BTY: Can ya still get wood grips for the SBH? I don't like the pearl..............


----------



## Pistolero (Mar 6, 2009)

Beautiful collection. I wondered whether you purchased the blued GP100 or the stainless -now I know! Love the square-backed trigger guard on the Blackhawk. Mine has the rounded one but the square is very distinctive. Mine also has a fluted cylinder -yours is more like the traditional B.H.. Sweet pearlized grips too. 

If I were you, I'd keep the Texan. Some guns are just fun to own and this one might be missed if you part ways too soon. Just a thought. 

Somebody -is this Blackhawk a coveted older three-screw model?


----------



## Chief_10Beers (Mar 14, 2009)

Yes, it is the 3 screw Model....................


----------



## Chief_10Beers (Mar 14, 2009)

Pistolero said:


> Sweet pearlized grips too.


Do you want the Pearl grips when I replace then? No Charge..................


----------



## Pistolero (Mar 6, 2009)

Dear God, YES!


----------



## Chief_10Beers (Mar 14, 2009)

Pistolero said:


> Dear God, YES!


I'll send them to you when I can find some wood grips, perferably Ruger Originals...................


----------



## Q!! (Nov 5, 2008)

Nice...........


----------



## clanger (Jan 27, 2009)

Send it back to Ruger for an upgrade/trasnfer bar install. It's free, and, they send the old parts back. Ask them to install new grips too....leave the plastic one's off when ya ship it back. Some BH's need to have the rosewood grips massaged to fit.
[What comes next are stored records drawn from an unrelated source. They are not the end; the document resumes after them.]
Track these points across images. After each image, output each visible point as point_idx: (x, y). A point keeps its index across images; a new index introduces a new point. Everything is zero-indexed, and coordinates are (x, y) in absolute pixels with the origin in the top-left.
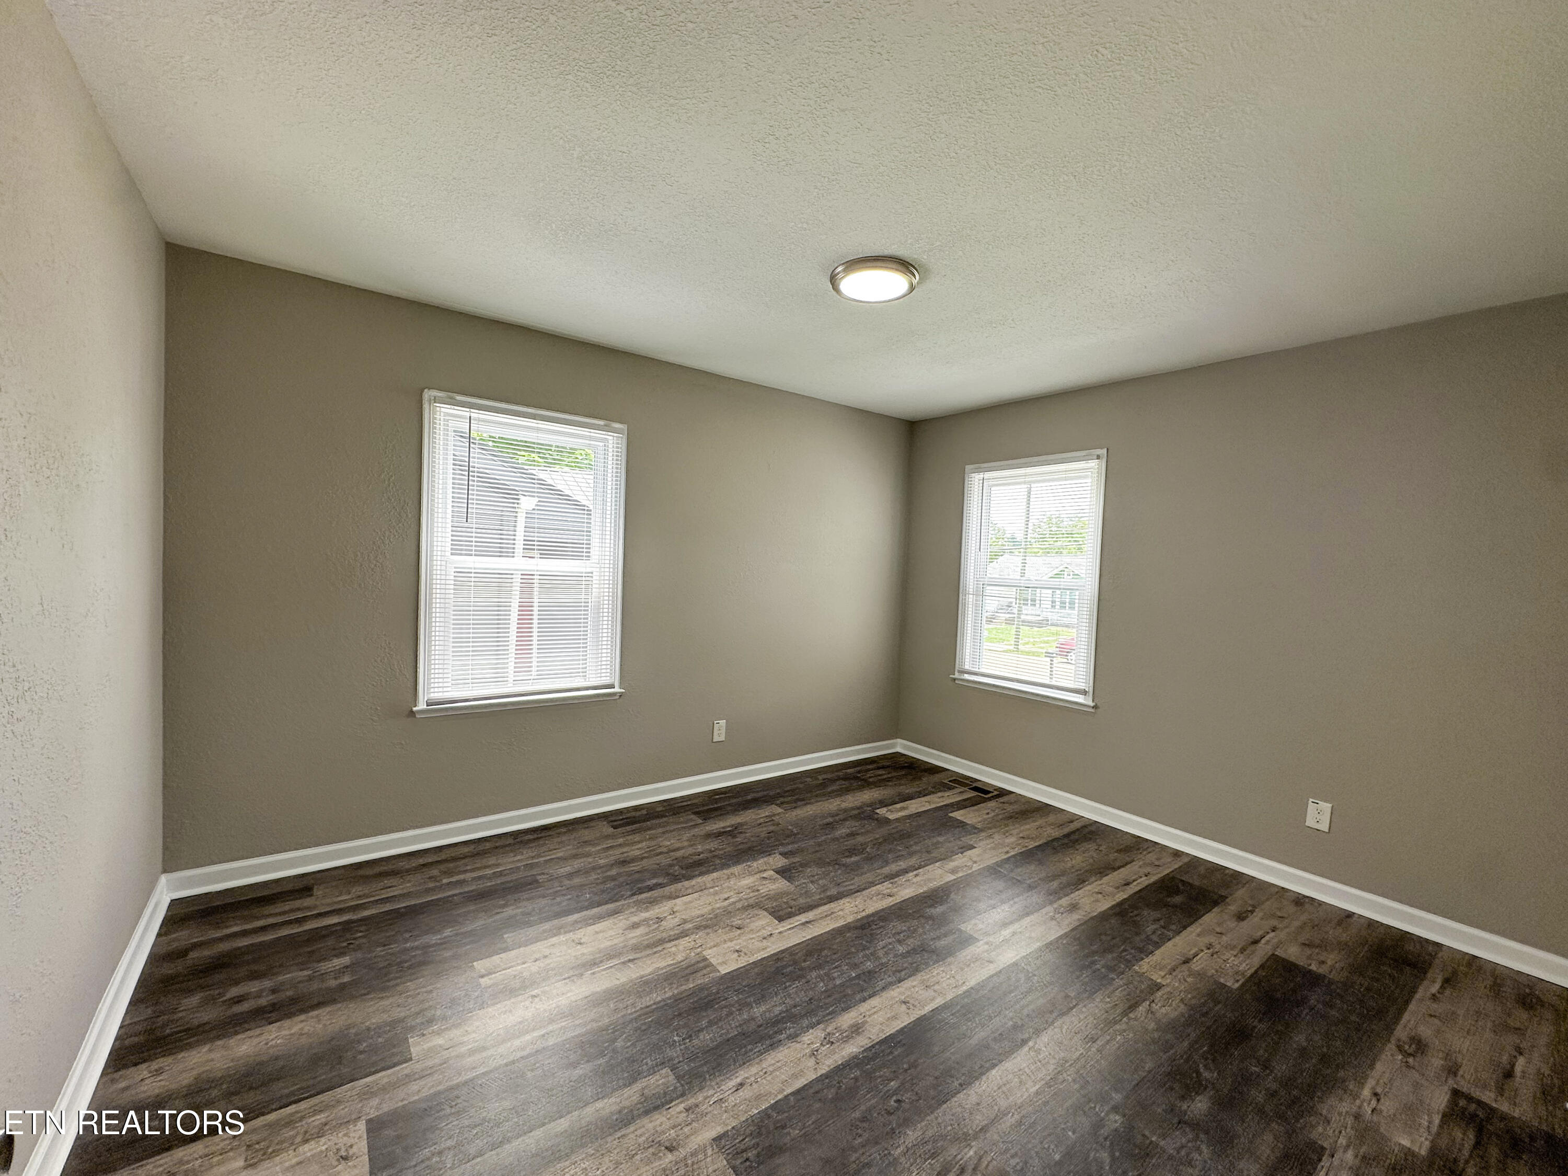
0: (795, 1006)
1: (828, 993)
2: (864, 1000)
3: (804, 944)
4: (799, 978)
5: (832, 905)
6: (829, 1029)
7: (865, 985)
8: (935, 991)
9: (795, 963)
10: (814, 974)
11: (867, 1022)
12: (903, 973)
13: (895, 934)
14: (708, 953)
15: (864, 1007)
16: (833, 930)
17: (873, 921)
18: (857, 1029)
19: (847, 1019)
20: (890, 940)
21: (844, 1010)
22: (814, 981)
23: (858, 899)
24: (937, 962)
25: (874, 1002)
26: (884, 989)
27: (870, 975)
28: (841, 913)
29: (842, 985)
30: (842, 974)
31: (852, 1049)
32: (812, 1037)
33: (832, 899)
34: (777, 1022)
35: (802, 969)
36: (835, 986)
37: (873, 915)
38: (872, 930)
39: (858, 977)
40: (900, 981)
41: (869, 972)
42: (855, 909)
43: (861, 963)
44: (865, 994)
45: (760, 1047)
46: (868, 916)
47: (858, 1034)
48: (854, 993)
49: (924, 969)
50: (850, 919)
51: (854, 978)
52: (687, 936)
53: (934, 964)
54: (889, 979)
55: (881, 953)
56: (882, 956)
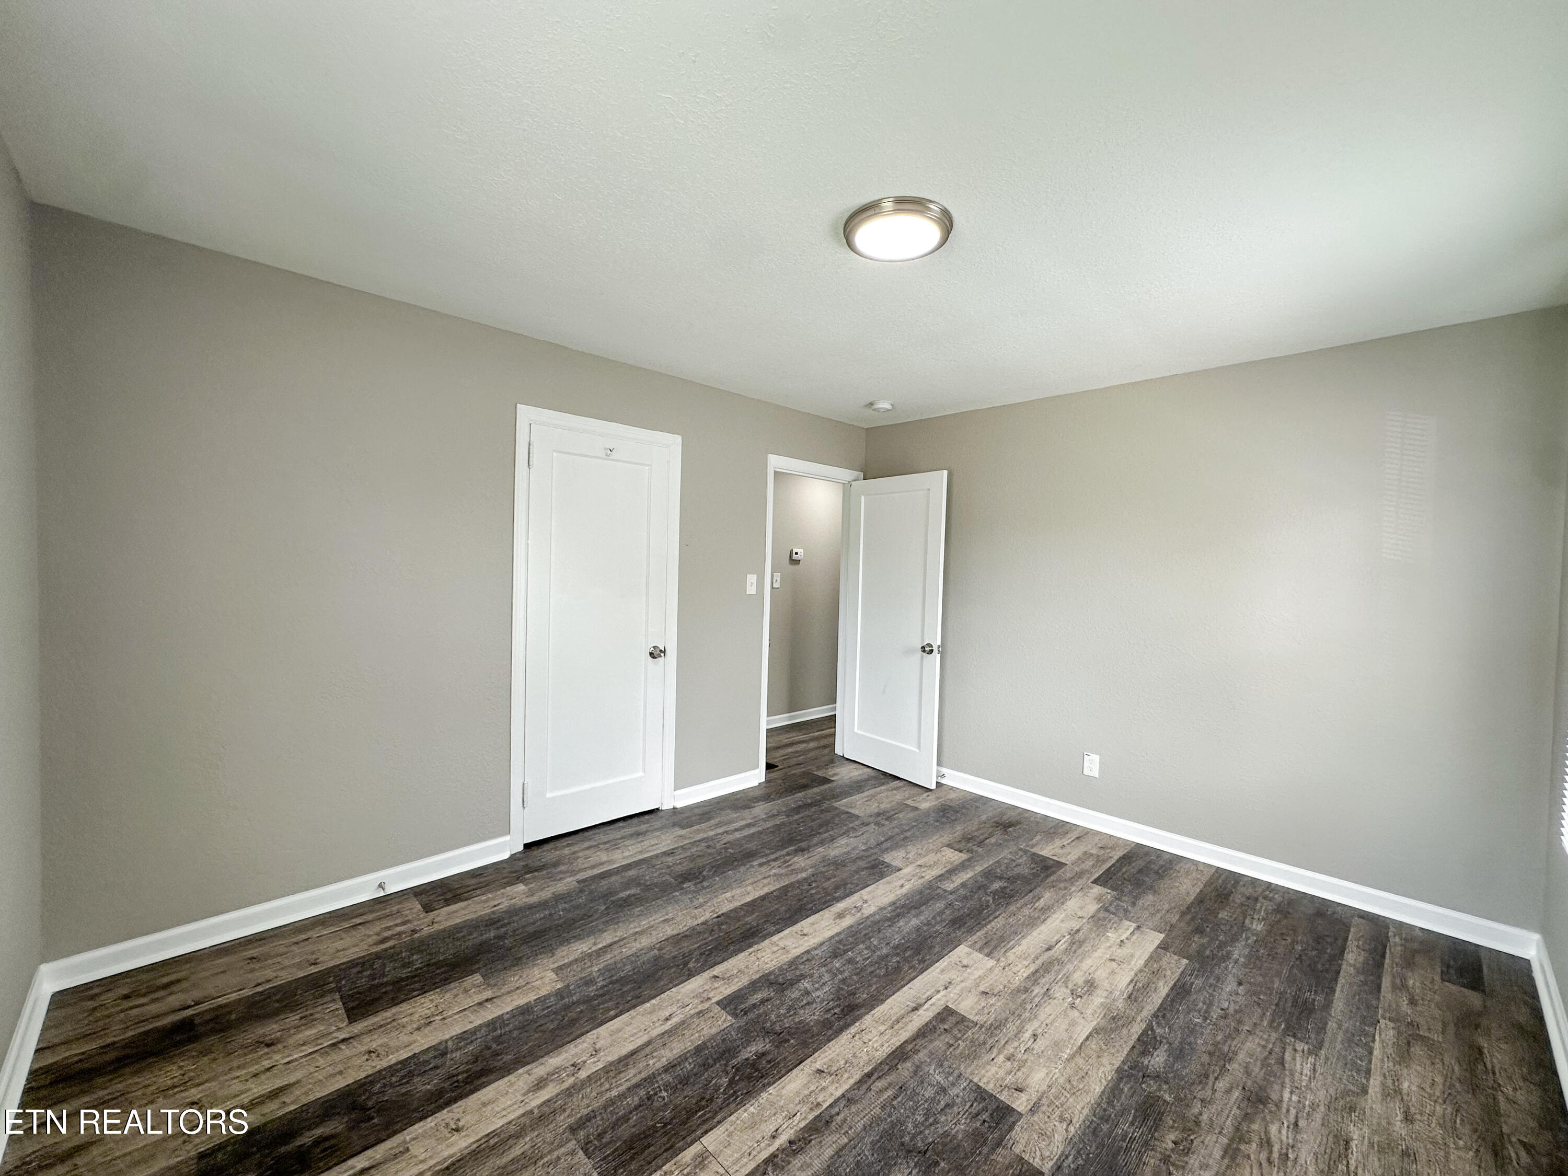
0: (889, 926)
1: (867, 937)
2: (838, 934)
3: (907, 978)
4: (896, 947)
5: (897, 1041)
6: (859, 914)
7: (838, 945)
8: (777, 945)
9: (906, 960)
10: (885, 951)
11: (834, 920)
12: (805, 959)
13: (812, 1003)
14: (991, 963)
15: (836, 930)
16: (883, 1001)
17: (839, 1019)
18: (840, 916)
19: (848, 921)
20: (818, 993)
21: (851, 926)
22: (883, 945)
23: (866, 1058)
24: (770, 973)
25: (829, 934)
26: (822, 944)
27: (835, 955)
28: (882, 1028)
29: (857, 944)
30: (860, 953)
31: (840, 906)
32: (869, 910)
33: (900, 1055)
34: (898, 915)
35: (898, 955)
36: (863, 942)
37: (841, 1030)
38: (838, 1006)
39: (846, 951)
40: (808, 952)
41: (836, 957)
42: (866, 1038)
43: (845, 965)
44: (837, 938)
45: (902, 902)
46: (847, 1026)
47: (838, 913)
48: (846, 938)
49: (784, 964)
50: (868, 1020)
51: (848, 950)
52: (1027, 978)
53: (774, 971)
54: (816, 952)
55: (827, 977)
56: (825, 974)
This labor is overlapped into the trasnfer bar upgrade. 

Contact Ruger for more info and a shipping box. 

Also ask for a new instruction manual on the return ride home too, it's free as well. 
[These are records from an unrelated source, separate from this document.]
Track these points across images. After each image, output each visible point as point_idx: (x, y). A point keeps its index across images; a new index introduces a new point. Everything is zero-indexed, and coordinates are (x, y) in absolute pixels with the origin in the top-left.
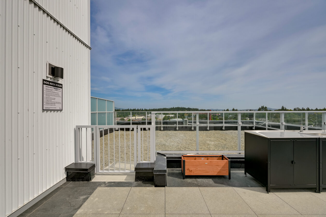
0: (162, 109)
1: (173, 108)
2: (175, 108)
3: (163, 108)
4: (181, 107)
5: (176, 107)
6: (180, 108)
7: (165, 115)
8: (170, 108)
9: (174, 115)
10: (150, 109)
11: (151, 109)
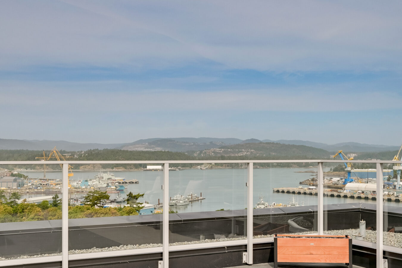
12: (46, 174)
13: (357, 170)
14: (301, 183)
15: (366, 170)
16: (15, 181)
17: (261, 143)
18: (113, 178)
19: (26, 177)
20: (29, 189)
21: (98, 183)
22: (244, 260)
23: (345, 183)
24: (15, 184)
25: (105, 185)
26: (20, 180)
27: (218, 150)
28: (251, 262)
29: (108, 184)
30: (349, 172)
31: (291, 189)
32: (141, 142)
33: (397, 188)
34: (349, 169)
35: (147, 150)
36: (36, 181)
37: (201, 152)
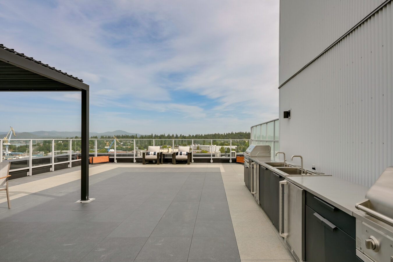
0: (212, 135)
1: (232, 133)
2: (234, 133)
3: (214, 133)
4: (246, 133)
5: (237, 132)
6: (243, 133)
7: (221, 146)
8: (226, 134)
9: (236, 146)
10: (190, 136)
11: (192, 135)
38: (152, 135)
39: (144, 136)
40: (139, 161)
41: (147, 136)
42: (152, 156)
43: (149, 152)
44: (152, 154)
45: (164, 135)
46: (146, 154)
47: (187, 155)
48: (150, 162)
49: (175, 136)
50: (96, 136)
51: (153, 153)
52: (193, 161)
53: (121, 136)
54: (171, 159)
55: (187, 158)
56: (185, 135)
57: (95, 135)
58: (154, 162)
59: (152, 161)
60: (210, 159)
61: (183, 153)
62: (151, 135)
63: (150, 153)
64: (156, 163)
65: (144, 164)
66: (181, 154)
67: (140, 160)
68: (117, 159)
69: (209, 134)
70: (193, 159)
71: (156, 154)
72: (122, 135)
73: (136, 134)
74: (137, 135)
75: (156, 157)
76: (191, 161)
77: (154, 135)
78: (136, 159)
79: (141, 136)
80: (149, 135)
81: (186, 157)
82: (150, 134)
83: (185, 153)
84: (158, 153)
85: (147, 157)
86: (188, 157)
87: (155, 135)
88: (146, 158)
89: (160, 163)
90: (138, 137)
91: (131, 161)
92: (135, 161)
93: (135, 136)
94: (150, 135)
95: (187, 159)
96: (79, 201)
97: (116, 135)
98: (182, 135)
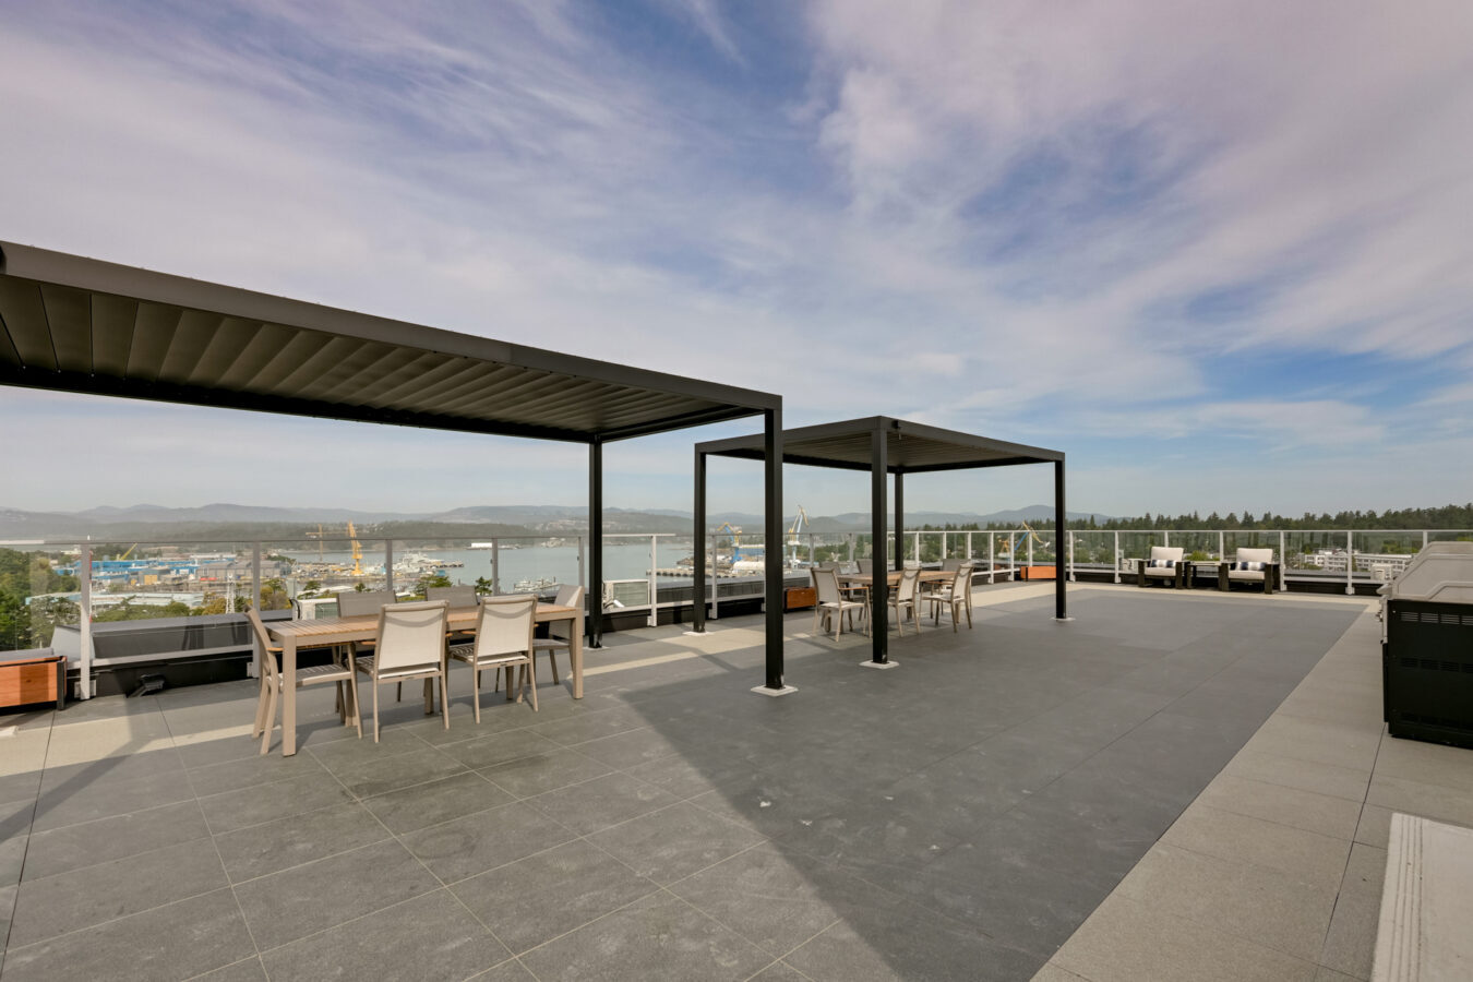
12: (323, 556)
13: (745, 546)
14: (679, 563)
15: (756, 546)
16: (277, 566)
17: (623, 513)
18: (427, 560)
19: (291, 561)
20: (301, 577)
21: (406, 566)
22: (649, 623)
23: (732, 563)
24: (278, 571)
25: (418, 570)
26: (285, 565)
27: (567, 522)
28: (655, 624)
29: (421, 569)
30: (737, 549)
31: (669, 571)
32: (460, 511)
33: (793, 566)
34: (737, 544)
35: (469, 522)
36: (308, 566)
37: (545, 525)
38: (1148, 516)
39: (1119, 522)
40: (1127, 579)
41: (1130, 521)
42: (1159, 569)
43: (1154, 561)
44: (1161, 566)
45: (1192, 516)
46: (1146, 565)
47: (1262, 570)
48: (1157, 582)
49: (1240, 519)
50: (975, 525)
51: (1165, 562)
52: (1283, 587)
53: (1045, 522)
54: (1216, 579)
55: (1263, 578)
56: (1284, 517)
57: (972, 522)
58: (1167, 583)
59: (1162, 581)
60: (1346, 585)
61: (1250, 564)
62: (1144, 517)
63: (1158, 563)
64: (1172, 586)
65: (1141, 586)
66: (1244, 567)
67: (1132, 579)
68: (1074, 573)
69: (1415, 509)
70: (1286, 582)
71: (1174, 564)
72: (1048, 520)
73: (1092, 517)
74: (1096, 519)
75: (1172, 572)
76: (1276, 587)
77: (1154, 518)
78: (1120, 575)
79: (1109, 520)
80: (1137, 517)
81: (1261, 575)
82: (1139, 514)
83: (1258, 565)
84: (1179, 564)
85: (1149, 571)
86: (1266, 575)
87: (1159, 518)
88: (1146, 573)
89: (1184, 586)
90: (1097, 523)
91: (1109, 579)
92: (1118, 579)
93: (1089, 521)
94: (1141, 519)
95: (1264, 581)
96: (1054, 618)
97: (1029, 521)
98: (1273, 516)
I had a blue 3 screw 44m., 7.5" for eons. Shot more 'stuff' with that thing..... from pigs to bottles to cans to mule deer to anything that got in the sights. Just a shootin' machine. 


Enjoy.


----------



## JackCrow (Mar 10, 2009)

Congrats 10Beers!

I have a New Model SBH and love it, but I'm trying to get reloading componets together so I can afford to shoot it!


----------